The distance between two points is the straight-line length from one point to another. Imagine two locations on a map. If you draw a straight line between them, that is the distance we are talking about.
Mathematically, we use the distance formula to find it:
\[ d = \sqrt{(x_2 – x_1)^2 + (y_2 – y_1)^2} \]

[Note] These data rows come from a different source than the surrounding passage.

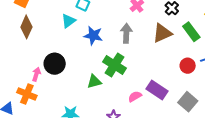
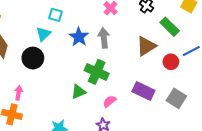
brown triangle: (162, 33) -> (146, 46), moved
blue star: (93, 36) -> (79, 37), moved, turned 30
black circle: (55, 64) -> (33, 58), moved
pink semicircle: (135, 96) -> (110, 101), moved

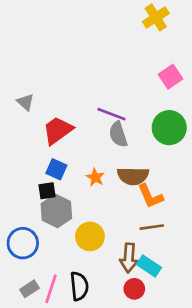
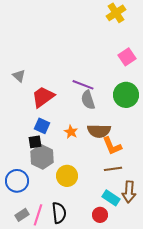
brown arrow: (129, 258) -> (129, 192), moved

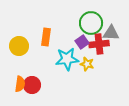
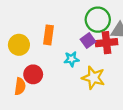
cyan star: (67, 59) -> (71, 59), size x0.6
yellow star: (87, 64) -> (93, 78), moved, size x1.5
red circle: (32, 85) -> (33, 74), moved

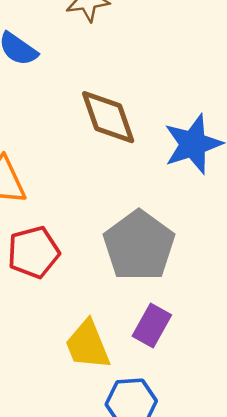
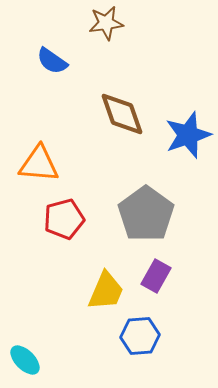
yellow trapezoid: (88, 345) -> (106, 291), turned -135

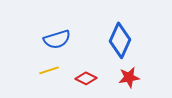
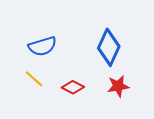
yellow line: (49, 70) -> (34, 79), turned 60

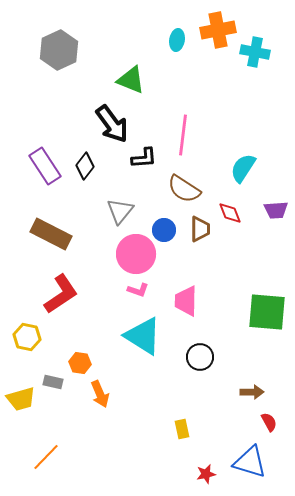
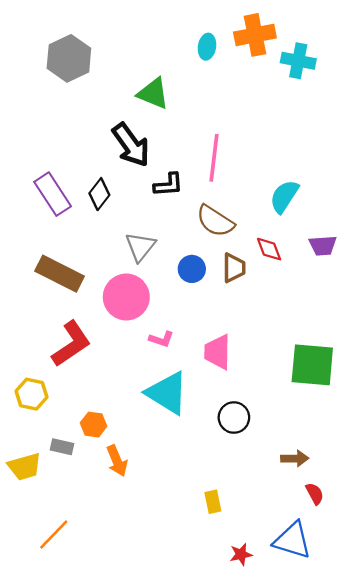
pink circle: (136, 254) -> (126, 297), moved

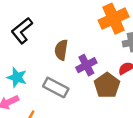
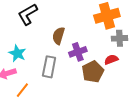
gray rectangle: (56, 87) -> (49, 67), turned 65

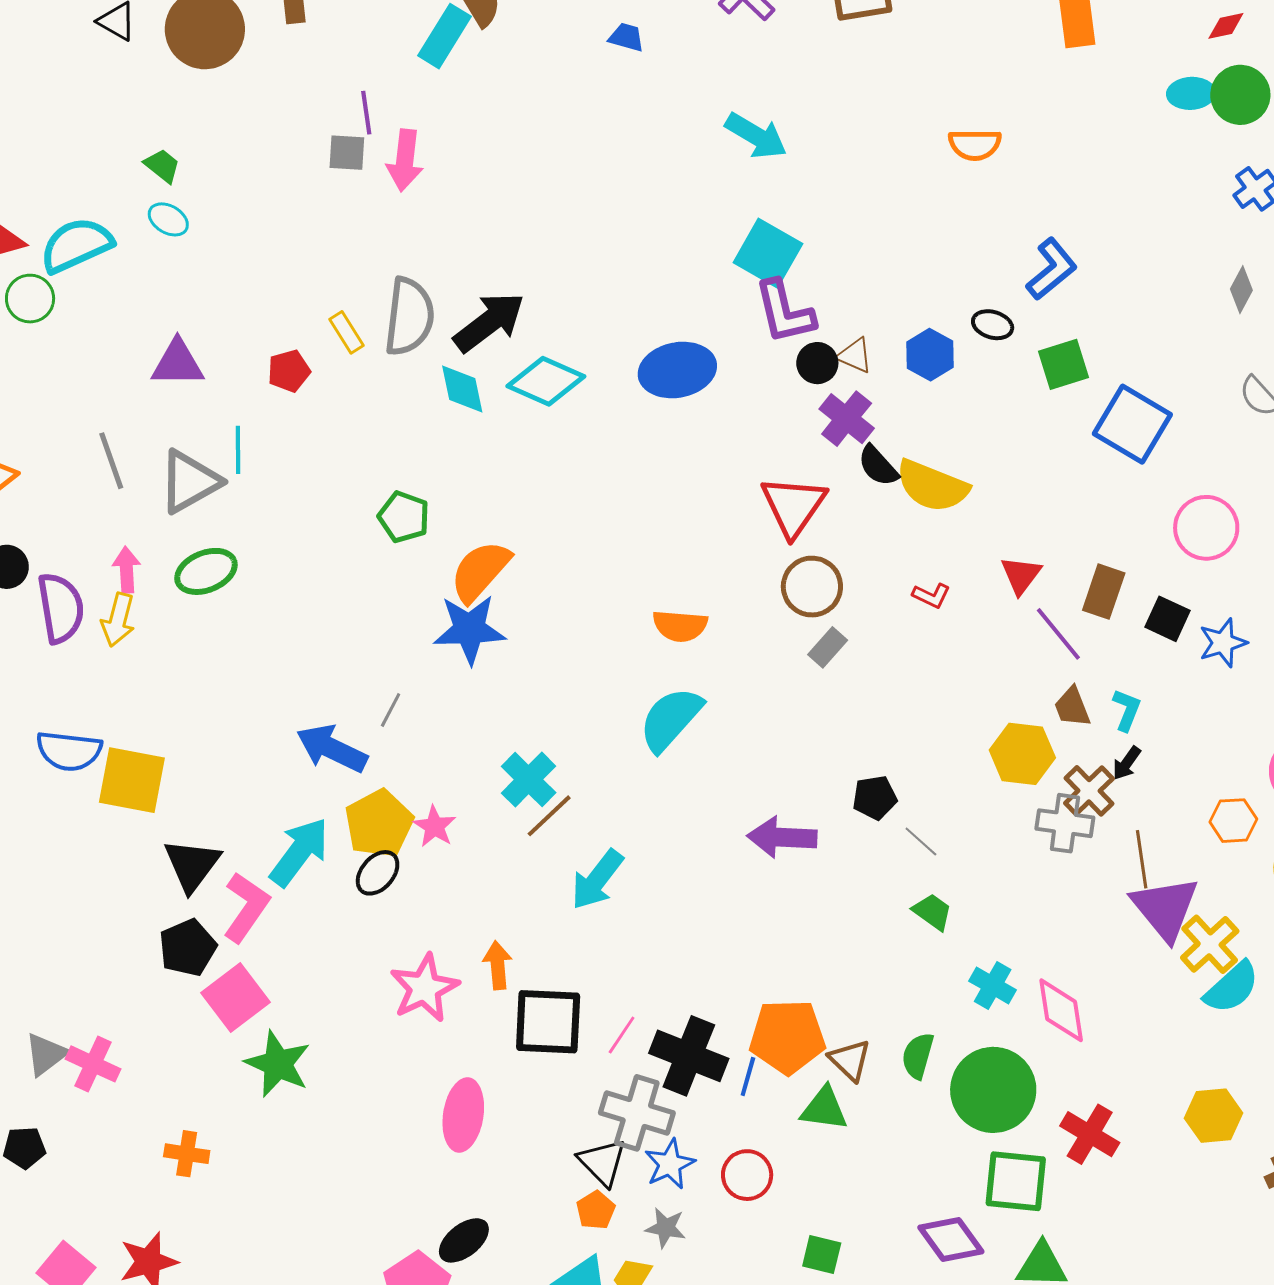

It’s essentially an application of the Pythagorean theorem, where \(\Delta x = (x_2 – x_1)\) and \(\Delta y = (y_2 – y_1)\). If you’ve taken a basic geometry or algebra class, you’ve likely seen this formula before. Our Distance Calculator automates this entire process for you!
Example Use Case
Suppose you have two points \(A(3, 4)\) and \(B(6, 8)\). Enter the values into the calculator:
\(x_1 = 3,\; y_1 = 4\)
\(x_2 = 6,\; y_2 = 8\)
Hit “Calculate Distance,” and you’ll see:
Distance: \[ (6 – 3)^2 + (8 – 4)^2 = 5.0000 \]
Steps:
- \(\Delta x = 3\) and \(\Delta y = 4\)
- \(3^2 = 9\) and \(4^2 = 16\)
- \(9 + 16 = 25\)
- \(\sqrt{25} = 5\)
You’ll also see a graph with points \(A\) and \(B\) neatly drawn.